━━ MATERIAL SHOWN
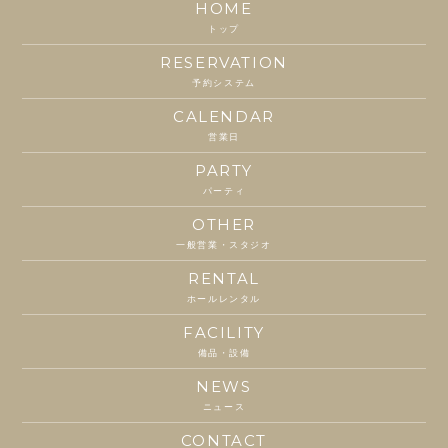
HOME
トップ
RESERVATION
予約システム
CALENDAR
営業日
PARTY
パーティ
OTHER
一般営業・スタジオ
RENTAL
ホールレンタル
FACILITY
備品・設備
NEWS
ニュース
CONTACT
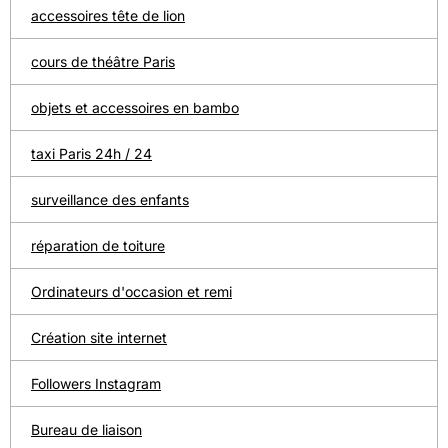
accessoires tête de lion
cours de théâtre Paris
objets et accessoires en bambo
taxi Paris 24h / 24
surveillance des enfants
réparation de toiture
Ordinateurs d'occasion et remi
Création site internet
Followers Instagram
Bureau de liaison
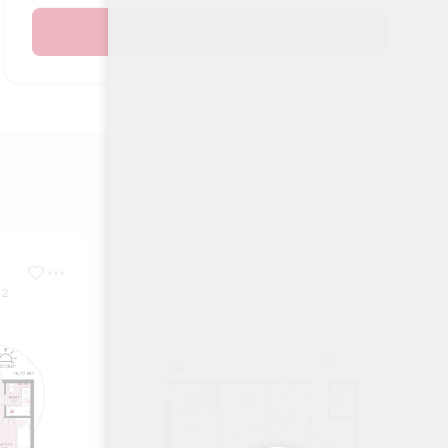
Показать еще 10 объектов
№ 217
 2
Секция Корпус 1 - Секция 2, Этаж 8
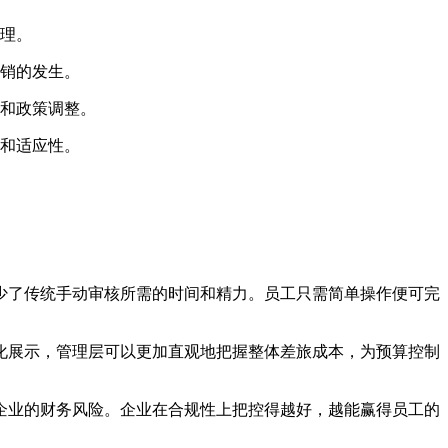
理。
销的发生。
和政策调整。
和适应性。
少了传统手动审核所需的时间和精力。员工只需简单操作便可完
化展示，管理层可以更加直观地把握整体差旅成本，为预算控制
企业的财务风险。企业在合规性上把控得越好，越能赢得员工的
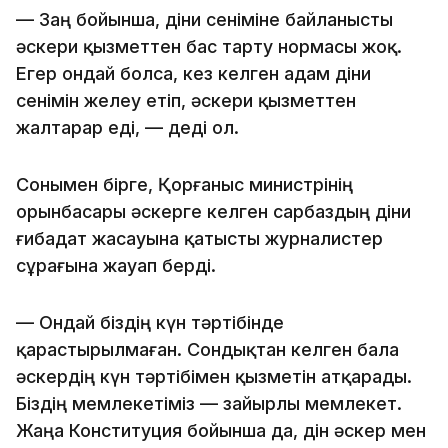
— Заң бойынша, діни сеніміне байланысты
әскери қызметтен бас тарту нормасы жоқ.
Егер ондай болса, кез келген адам діни
сенімін желеу етіп, әскери қызметтен
жалтарар еді, — деді ол.
Сонымен бірге, Қорғаныс министрінің
орынбасары әскерге келген сарбаздың діни
ғибадат жасауына қатысты журналистер
сұрағына жауап берді.
— Ондай біздің күн тәртібінде
қарастырылмаған. Сондықтан келген бала
әскердің күн тәртібімен қызметін атқарады.
Біздің мемлекетіміз — зайырлы мемлекет.
Жаңа Конституция бойынша да, дін әскер мен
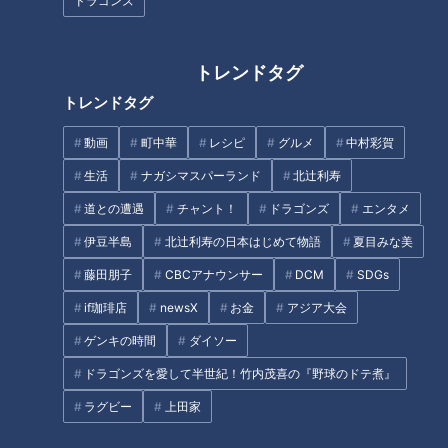
ドラゴンズ
トレンドタグ
トレンドタグ
動画
町中華
レシピ
グルメ
中村彩賀
CBCテレビ「花咲かタイムズ」
生活
ナガシマスパーランド
北辻利寿
10月13日（月・祝）まで開催される大阪・関西万博は“並ばな
道との遭遇
チャント！
ドラゴンズ
エンタメ
い万博”を掲げており、ほとんどのパビリオンが予約制。会場
伊豆半島
北辻利寿の日本はじめて物語
夏目みな美
内は完全キャッシュレスなど、様々な試みが導入されていま
藤田朋子
CBCアナウンサー
DCM
SDGs
す。
if珈琲店
newsX
お金
アジア大会
名古屋から新幹線で新大阪駅まで行った場合、地下鉄・御堂筋
ゲンキの時間
ダイソー
線で本町（ほんまち）駅まで行き、中央線に乗り換えて万博会
ドラゴンズを愛して半世紀！竹内茂喜の『野球のドテ煮』
場がある「夢洲（ゆめしま）駅」へ。また、関西の主要駅から
ラグビー
上田家
出発するシャトルバスで足を運ぶことも。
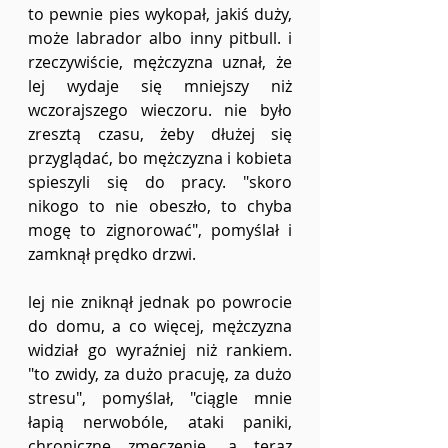
to pewnie pies wykopał, jakiś duży, 
może labrador albo inny pitbull. i 
rzeczywiście, mężczyzna uznał, że 
lej wydaje się mniejszy niż 
wczorajszego wieczoru. nie było 
zresztą czasu, żeby dłużej się 
przyglądać, bo mężczyzna i kobieta 
spieszyli się do pracy. "skoro 
nikogo to nie obeszło, to chyba 
mogę to zignorować", pomyślał i 
zamknął prędko drzwi. 
lej nie zniknął jednak po powrocie 
do domu, a co więcej, mężczyzna 
widział go wyraźniej niż rankiem. 
"to zwidy, za dużo pracuję, za dużo 
stresu", pomyślał, "ciągle mnie 
łapią nerwobóle, ataki paniki, 
chroniczne zmęczenie, a teraz 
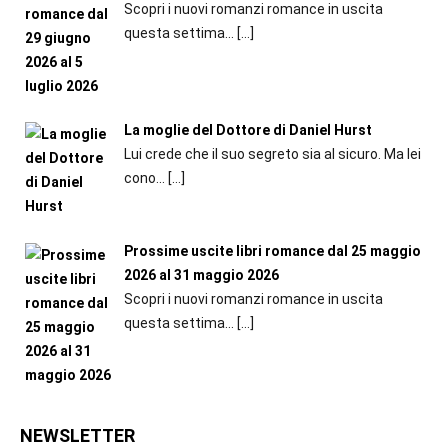
Scopri i nuovi romanzi romance in uscita
questa settima...
[…]
La moglie del Dottore di Daniel Hurst
Lui crede che il suo segreto sia al sicuro. Ma lei
cono...
[…]
Prossime uscite libri romance dal 25 maggio
2026 al 31 maggio 2026
Scopri i nuovi romanzi romance in uscita
questa settima...
[…]
NEWSLETTER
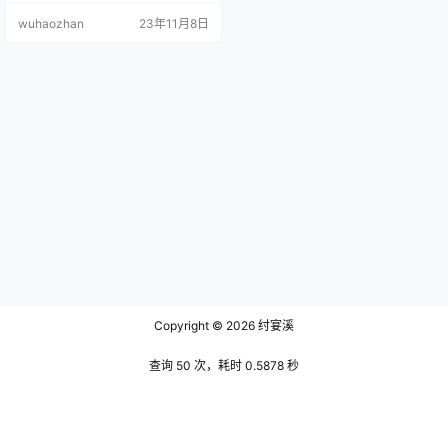
艺术和美食热爱完美结合。 文末有
wuhaozhan
23年11月8日
资源下载地址 第一次，我们看到剁
椒芋头uni前往一家意大利餐厅。她
选择了一套简约而优雅的黑色连身
裙，裙摆轻盈飘逸，与餐厅的高雅
气氛相得益彰。她的耳环是精致的
金色吊坠，与连身裙形成了完美的
搭配。她的手腕上佩戴着一只简…
Copyright © 2026
纣宴溪
查询 50 次，耗时 0.5878 秒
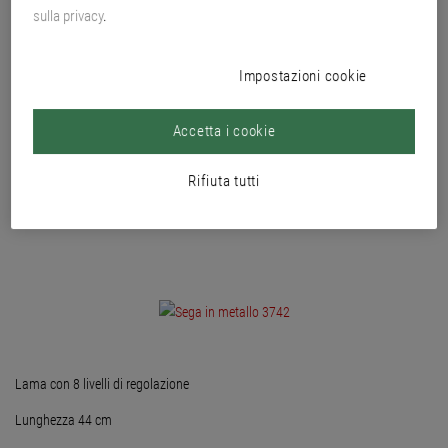
es. profili di zoccolatura nei sistemi ETICS.
sulla privacy
.
Impostazioni cookie
Accetta i cookie
Rifiuta tutti
Lama con 8 livelli di regolazione
Lunghezza 44 cm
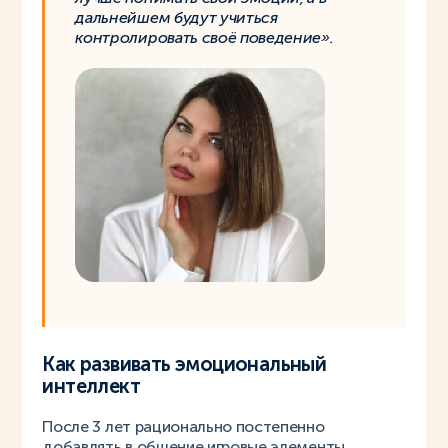
дальнейшем будут учиться
контролировать своё поведение».
Как развивать эмоциональный
интеллект
После 3 лет рационально постепенно
добавлять в общение игровые элементы,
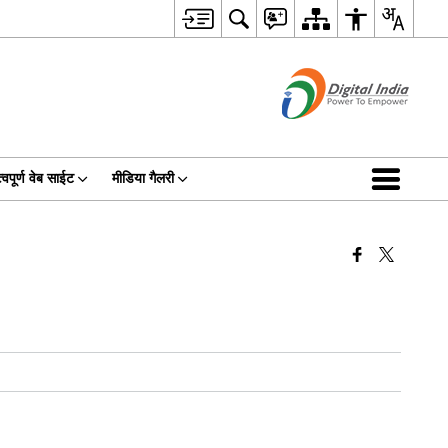
्वपूर्ण वेब साईट
मीडिया गैलरी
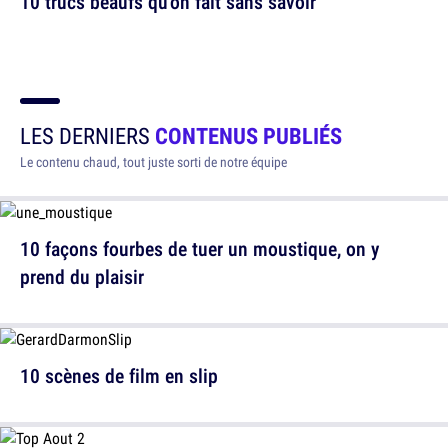
10 trucs beaufs qu'on fait sans savoir
LES DERNIERS
CONTENUS PUBLIÉS
Le contenu chaud, tout juste sorti de notre équipe
10 façons fourbes de tuer un moustique, on y
prend du plaisir
10 scènes de film en slip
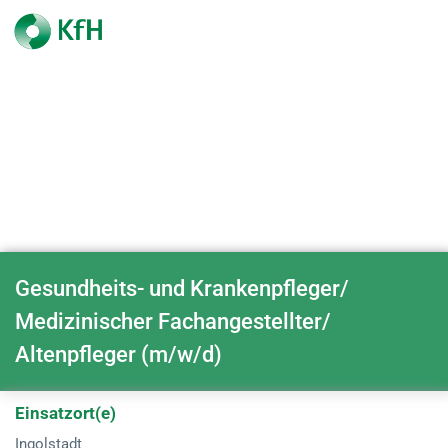
Gesundheits- und Krankenpfleger/
Medizinischer Fachangestellter/
Altenpfleger (m/w/d)
Einsatzort(e)
Ingolstadt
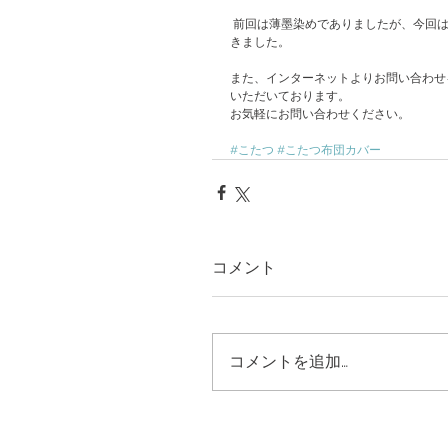
 前回は薄墨染めでありましたが、今回は濃墨染めで仕上げた絣生地を使って、上掛け仕様での仕立てをさせていただ
きました。
また、インターネットよりお問い合わせ
いただいております。
お気軽にお問い合わせください。
#こたつ
#こたつ布団カバー
コメント
コメントを追加…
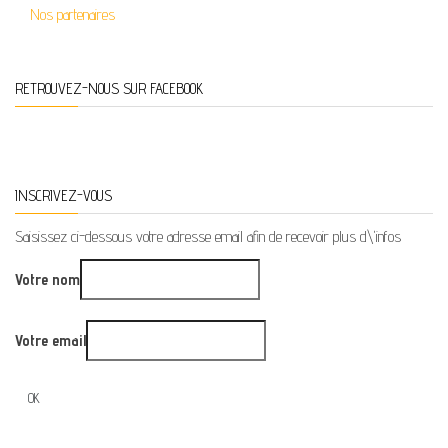
Nos partenaires
RETROUVEZ-NOUS SUR FACEBOOK
INSCRIVEZ-VOUS
Saisissez ci-dessous votre adresse email afin de recevoir plus d\'infos
Votre nom
Votre email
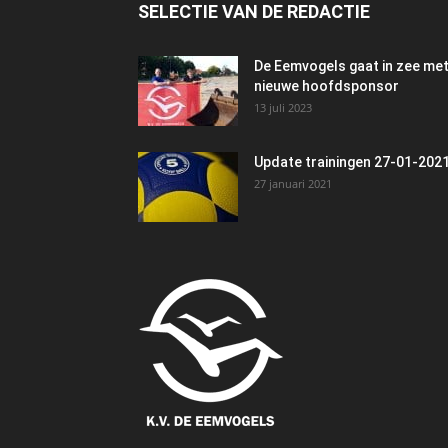
SELECTIE VAN DE REDACTIE
De Eemvogels gaat in zee me
nieuwe hoofdsponsor
13 juli 2023
Update trainingen 27-01-202
27 januari 2021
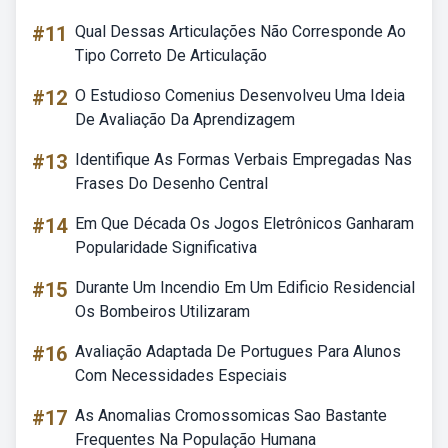
#11
Qual Dessas Articulações Não Corresponde Ao
Tipo Correto De Articulação
#12
O Estudioso Comenius Desenvolveu Uma Ideia
De Avaliação Da Aprendizagem
#13
Identifique As Formas Verbais Empregadas Nas
Frases Do Desenho Central
#14
Em Que Década Os Jogos Eletrônicos Ganharam
Popularidade Significativa
#15
Durante Um Incendio Em Um Edificio Residencial
Os Bombeiros Utilizaram
#16
Avaliação Adaptada De Portugues Para Alunos
Com Necessidades Especiais
#17
As Anomalias Cromossomicas Sao Bastante
Frequentes Na População Humana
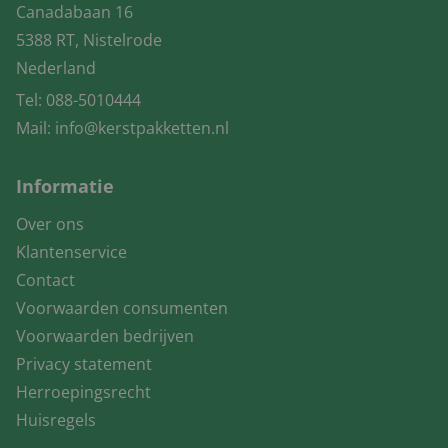
Canadabaan 16
5388 RT, Nistelrode
Nederland
Tel:
088-5010444
Mail:
info@kerstpakketten.nl
Informatie
Over ons
Klantenservice
Contact
Voorwaarden consumenten
Voorwaarden bedrijven
Privacy statement
Herroepingsrecht
Huisregels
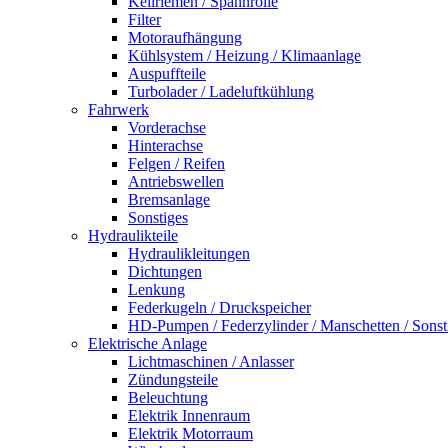
Keilriemen / Spannrolle
Filter
Motoraufhängung
Kühlsystem / Heizung / Klimaanlage
Auspuffteile
Turbolader / Ladeluftkühlung
Fahrwerk
Vorderachse
Hinterachse
Felgen / Reifen
Antriebswellen
Bremsanlage
Sonstiges
Hydraulikteile
Hydraulikleitungen
Dichtungen
Lenkung
Federkugeln / Druckspeicher
HD-Pumpen / Federzylinder / Manschetten / Sonst
Elektrische Anlage
Lichtmaschinen / Anlasser
Zündungsteile
Beleuchtung
Elektrik Innenraum
Elektrik Motorraum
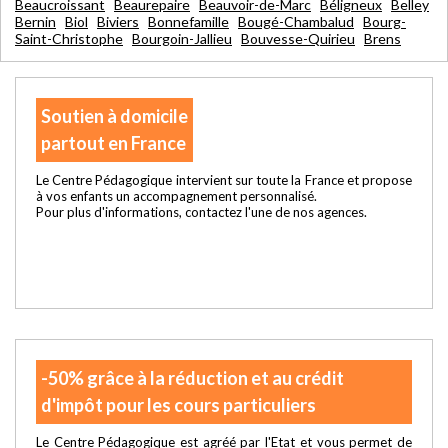
Beaucroissant
Beaurepaire
Beauvoir-de-Marc
Béligneux
Belley
Bernin
Biol
Biviers
Bonnefamille
Bougé-Chambalud
Bourg-
Saint-Christophe
Bourgoin-Jallieu
Bouvesse-Quirieu
Brens
Soutien à domicile
partout en France
Le Centre Pédagogique intervient sur toute la France et propose
à vos enfants un accompagnement personnalisé.
Pour plus d'informations, contactez l'une de nos agences.
-50% grâce à la réduction et au crédit
d'impôt pour les cours particuliers
Le Centre Pédagogique est agréé par l'Etat et vous permet de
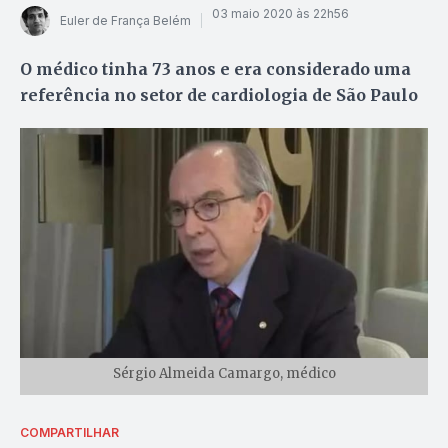
03 maio 2020 às 22h56
Euler de França Belém
O médico tinha 73 anos e era considerado uma
referência no setor de cardiologia de São Paulo
Sérgio Almeida Camargo, médico
COMPARTILHAR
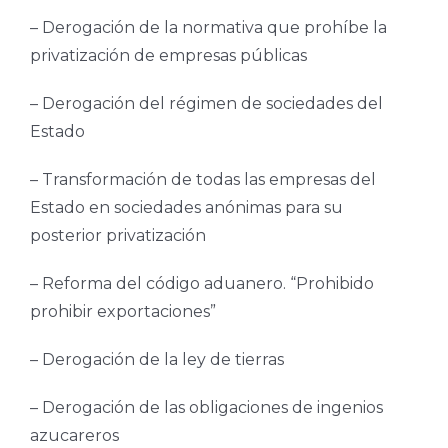
– Derogación de la normativa que prohíbe la
privatización de empresas públicas
– Derogación del régimen de sociedades del
Estado
– Transformación de todas las empresas del
Estado en sociedades anónimas para su
posterior privatización
– Reforma del código aduanero. “Prohibido
prohibir exportaciones”
– Derogación de la ley de tierras
– Derogación de las obligaciones de ingenios
azucareros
━━━━
How many lines of the items contain the string "cookie", counting only matches with the same uppercase and lowercase letters? Reply with the number alone.

2